As borrowing fees accumulate in the pool, it increases the value of the liquidity tokens. Liquidity providers (LPs) collect these returns based on their percentage of the pool’s total assets, as well as trading volume. In addition to the yield in the base asset, LPs are sometimes rewarded with governance tokens in the lending protocol or platform, in this case $AAVE. These governance tokens can have their own value, but must be claimed via interacting with a smart contract.

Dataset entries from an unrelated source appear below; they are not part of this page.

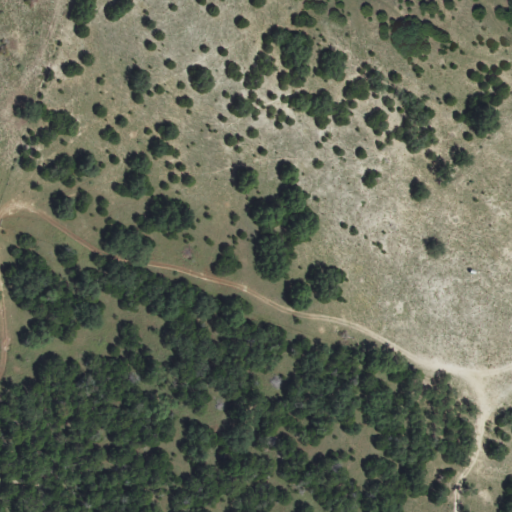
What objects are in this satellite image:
road: (506, 402)
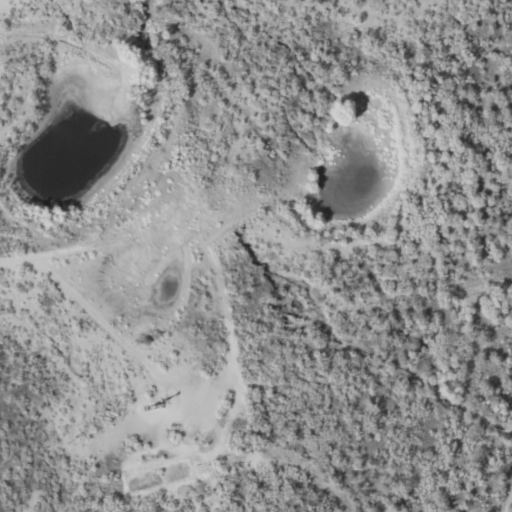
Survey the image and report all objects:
building: (145, 480)
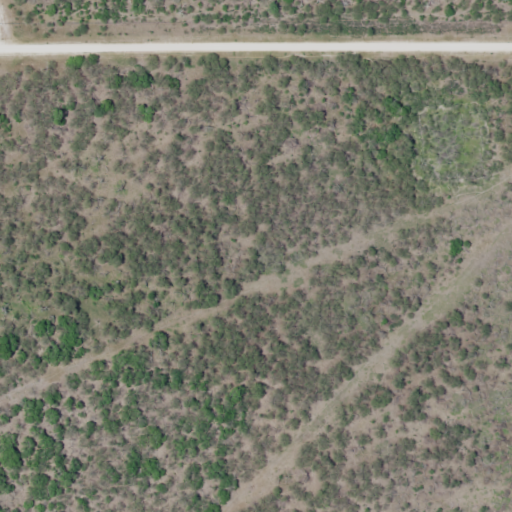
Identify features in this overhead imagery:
road: (256, 38)
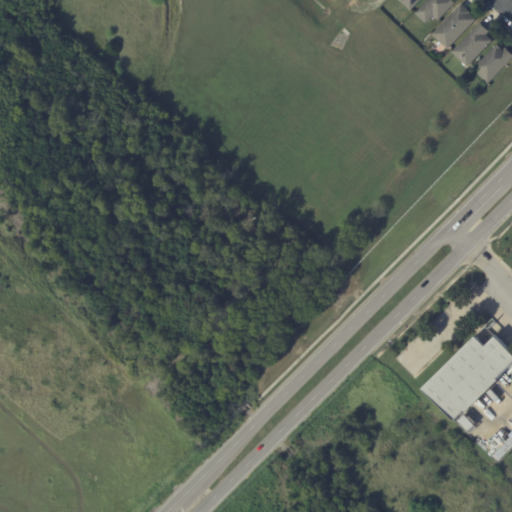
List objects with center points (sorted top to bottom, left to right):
road: (496, 1)
building: (410, 3)
building: (411, 3)
building: (434, 8)
road: (502, 8)
building: (435, 9)
building: (454, 25)
building: (454, 26)
building: (473, 44)
building: (472, 45)
building: (493, 61)
building: (494, 63)
park: (304, 99)
road: (504, 166)
road: (473, 198)
road: (490, 223)
road: (459, 233)
road: (490, 265)
road: (456, 320)
road: (312, 359)
building: (469, 375)
building: (469, 375)
road: (336, 378)
building: (466, 425)
building: (504, 448)
road: (167, 504)
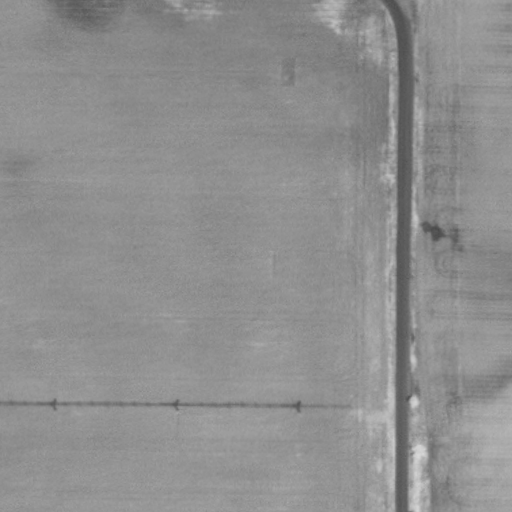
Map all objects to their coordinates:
road: (405, 255)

What the Yearn vault does is pools these aLINK tokens. By depositing your aLINK in Yearn’s vault, you receive a yaLINK token. Each time a user interacts with the contract, either via deposit or withdrawal, the gas they provide is used to claim all of the $AAVE tokens that the vault is entitled to and then execute the strategy that it has set. This strategy could be as simple as selling the accumulated $AAVE, buying more $LINK, staking it for aLINK and depositing it back in the vault. Or there may be more complicated leveraging going on. The strategy can change depending on what’s providing the best value, and is automatically executed each time someone enters or exits the vault. If you’re interested in the actual strategy being used, I suggest you head over to the Yearn.Finance documentation and pop into their Discord.
Other strategies may involve leveraging platforms such as Curve, so just keep this in mind before you go risking anything more than you can afford to lose.

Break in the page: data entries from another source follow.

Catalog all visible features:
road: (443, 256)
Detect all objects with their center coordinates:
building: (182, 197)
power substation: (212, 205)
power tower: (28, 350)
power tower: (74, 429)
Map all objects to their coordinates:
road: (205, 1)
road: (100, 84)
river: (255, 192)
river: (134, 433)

What are the risks? Namely, it all comes down to smart contract failure. DeFi has seen a number of rug-pulls lately, not to mention untested, unaudited contracts being deployed and failing spectacularly, but I don’t hold Aave and Yearn in this regard. According to DeFi Pulse, Aave currently has just under $1.25 billion locked, which makes it quite the honeypot. They’ve been around since January of this year, which is ancient history in the DeFi space, and they have a number of audits on their contracts.
Risk is further compounded by an additional layer through yearn. If you’ve ever watched The Big Short, we’re basically talking about a derivative of a derivative at this point. Yearn has around half a billion dollars under lock currently, and only launched in July. Audits for the project are available, but do not prove that the system is secure.
In fact, Yearn developer Andre Cronje is a bit of a controversial figure right now due to his propensity to deploy experiments to the Ethereum mainnet. Thankfully, governance of Yearn has been handed off to the Yearn community.
There’s also the risk that the yield will decrease. If you look at the two pictures above, you’ll see that the growth rate fluctuates quite a bit depending on the timeframe that you’re looking at. I believe that this depends mainly on the underlying asset performance, so your yield is likely to be higher when LINK is performing. One of the main goals of the Yearn Vaults is that you will never wind up with less of your asset than you started with, so if you are planning on hodling, this is probably the place for you.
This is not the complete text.